## [Your assignment]
Each line from the one that holds "Identify the document" to the end of the entries is to be given again exactly. Do not include pictures.

Page segmentation data:
★ ★ ★ ★

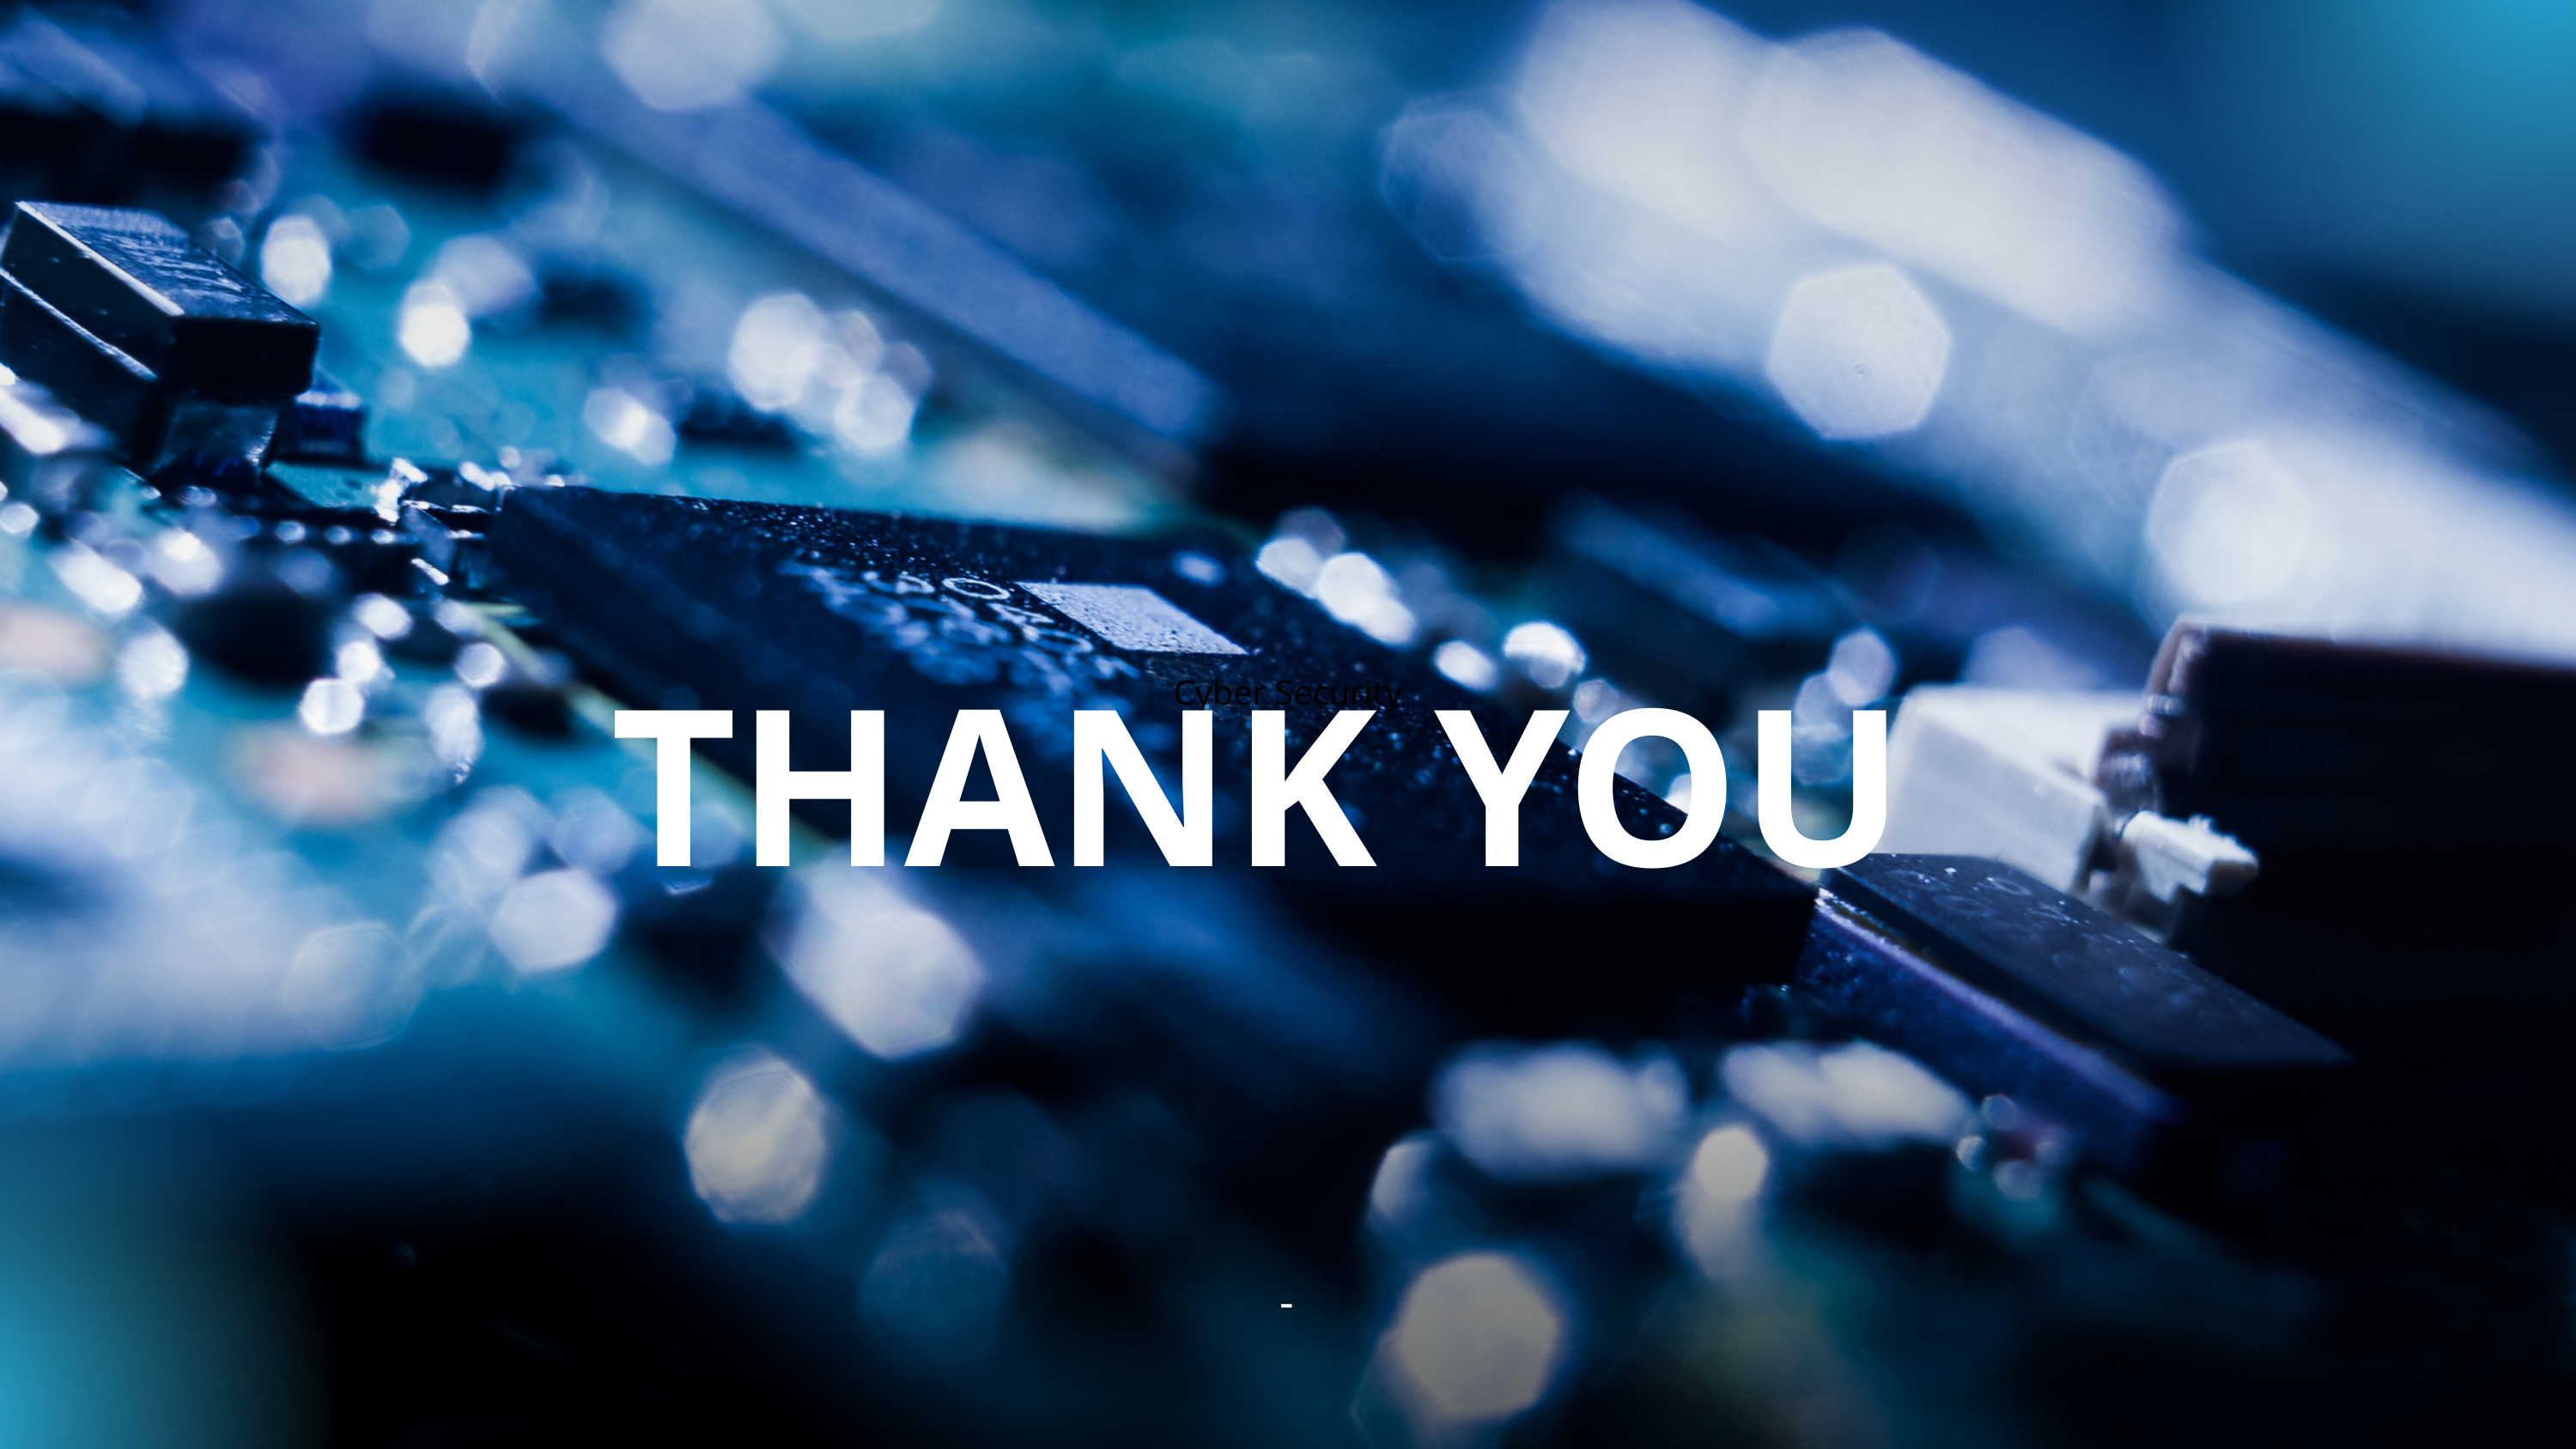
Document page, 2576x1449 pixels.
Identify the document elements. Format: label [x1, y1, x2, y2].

text_box [0, 0, 2576, 1449]
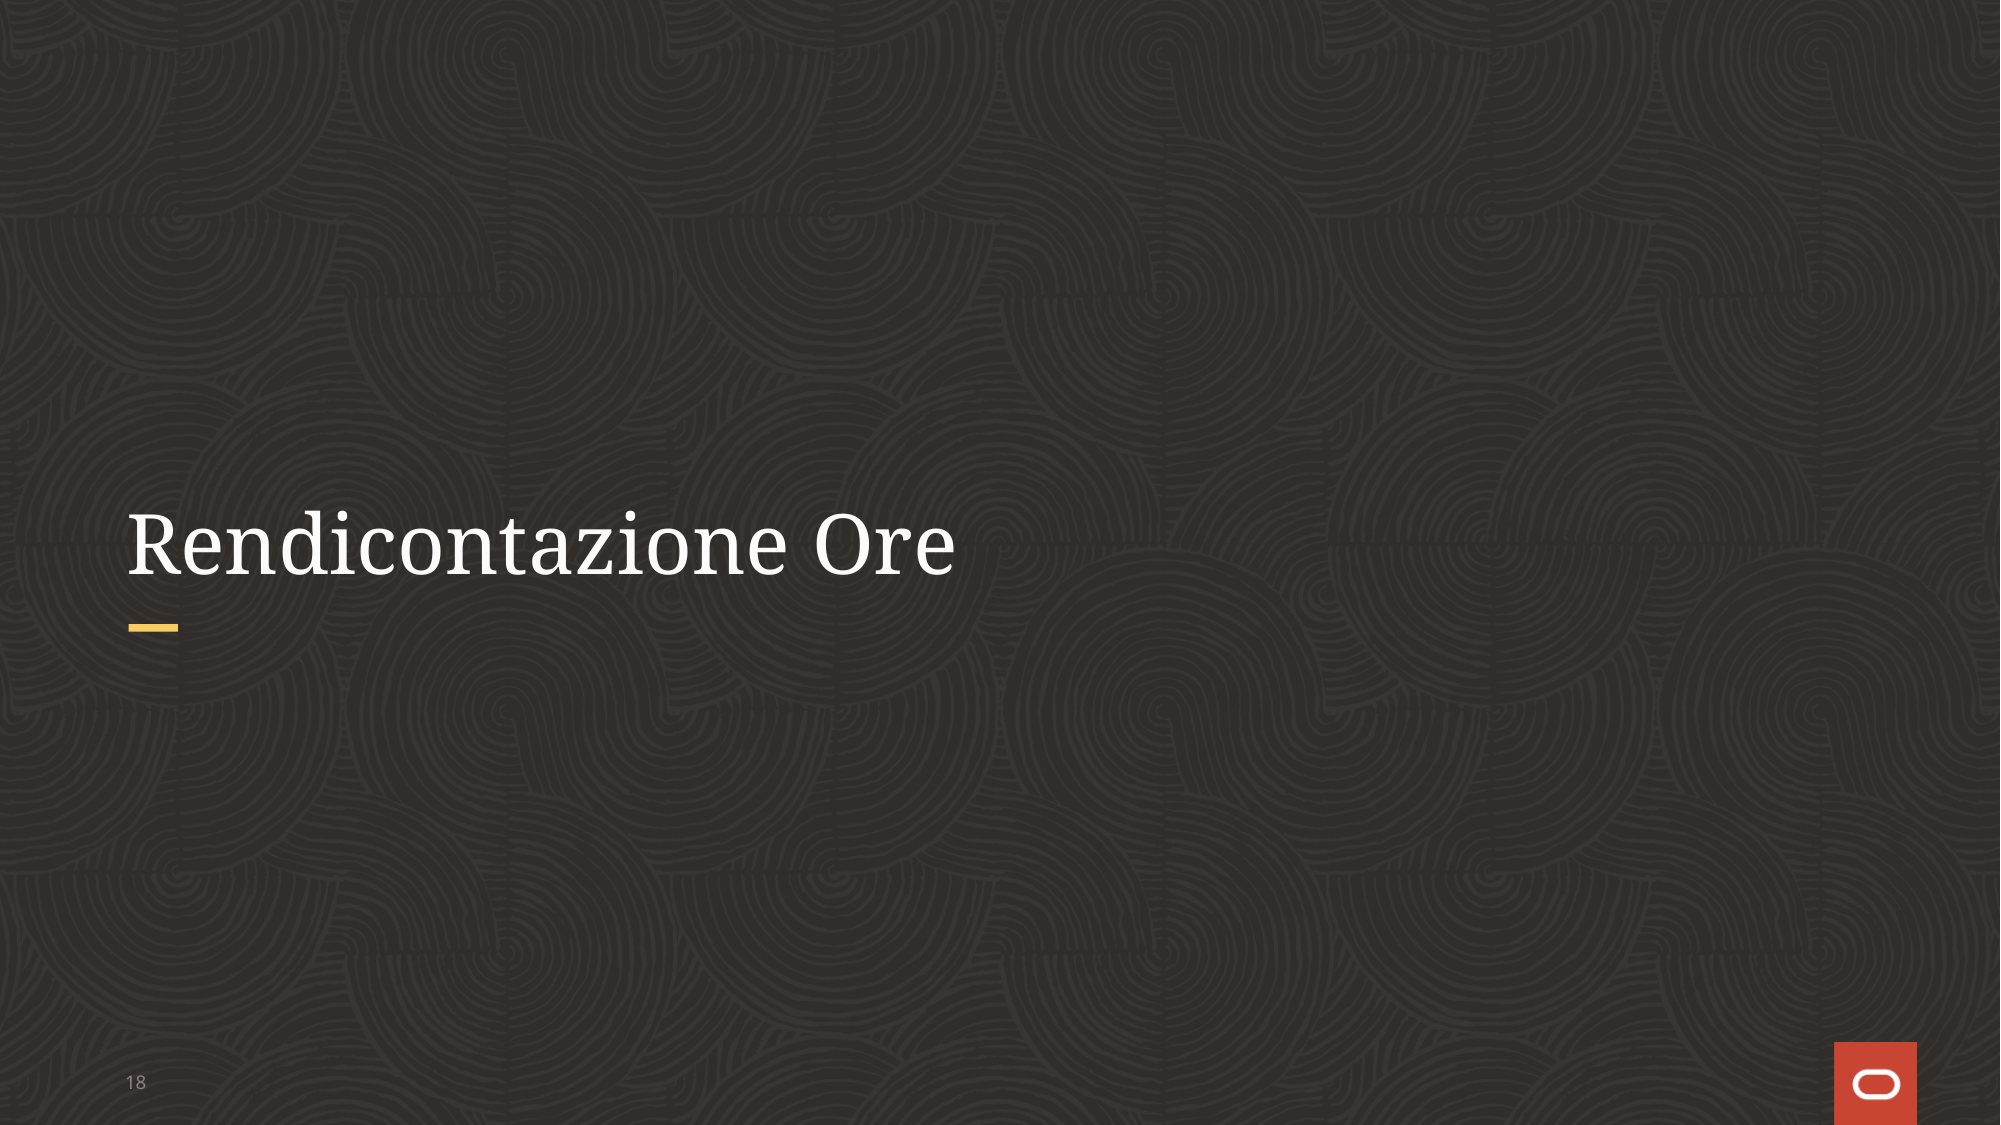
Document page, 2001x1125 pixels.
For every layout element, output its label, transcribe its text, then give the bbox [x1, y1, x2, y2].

title Rendicontazione Ore [126, 383, 1793, 594]
slide_number 18 [125, 1053, 185, 1114]
picture [0, 0, 2000, 1125]
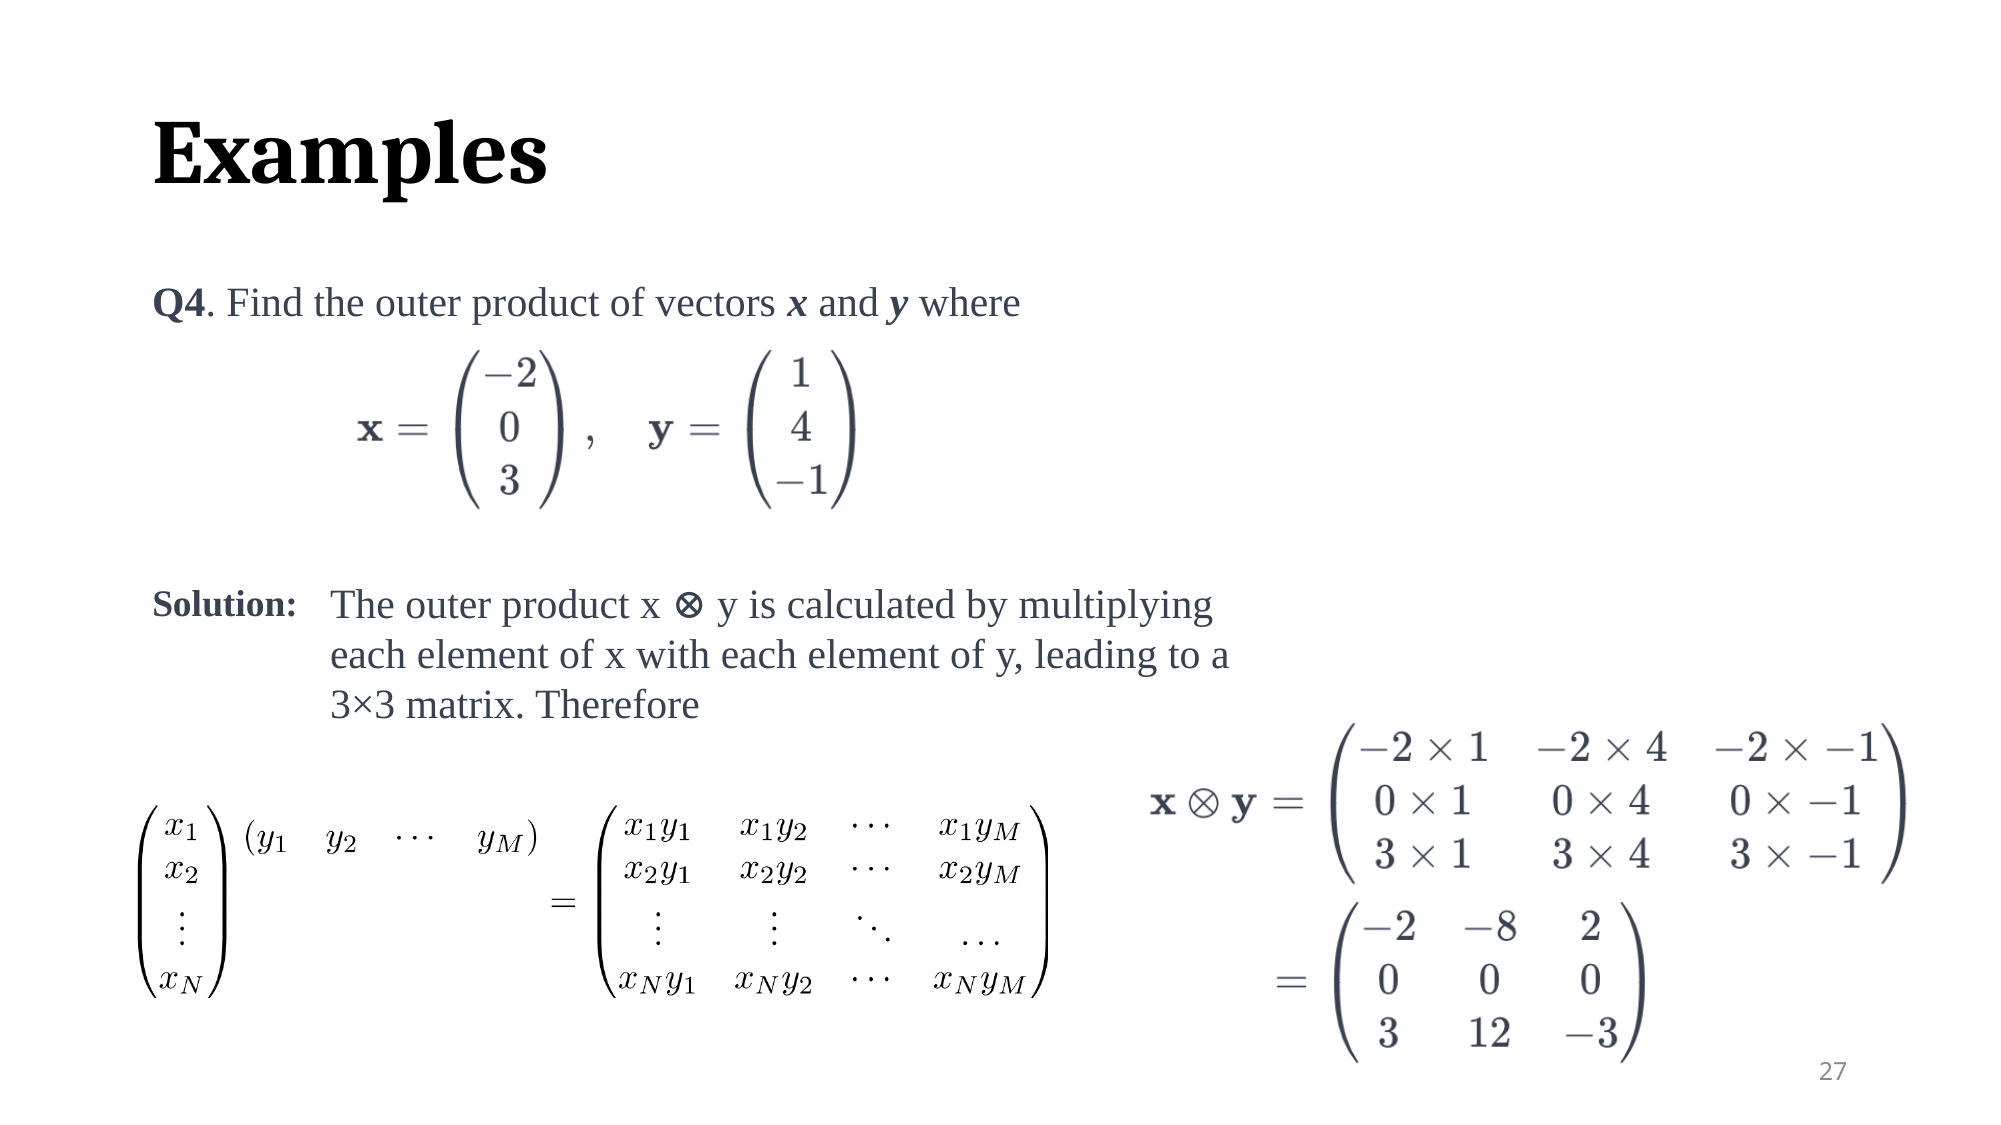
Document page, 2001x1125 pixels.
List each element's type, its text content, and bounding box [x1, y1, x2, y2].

★ ★ ★ ★

## [Worked solution]
Identify the document elements. Format: label [x1, y1, x2, y2].

text_box [0, 0, 2576, 1449]
Document page, 2001x1125 pixels.
For every layout element, output its label, transcribe its text, then give the bbox [x1, y1, x2, y2].

title Rendicontazione Ore [126, 383, 1793, 594]
slide_number 18 [125, 1053, 185, 1114]
picture [0, 0, 2000, 1125]
Document page, 2001x1125 pixels.
List each element's type, its text content, and bounding box [x1, y1, x2, y2].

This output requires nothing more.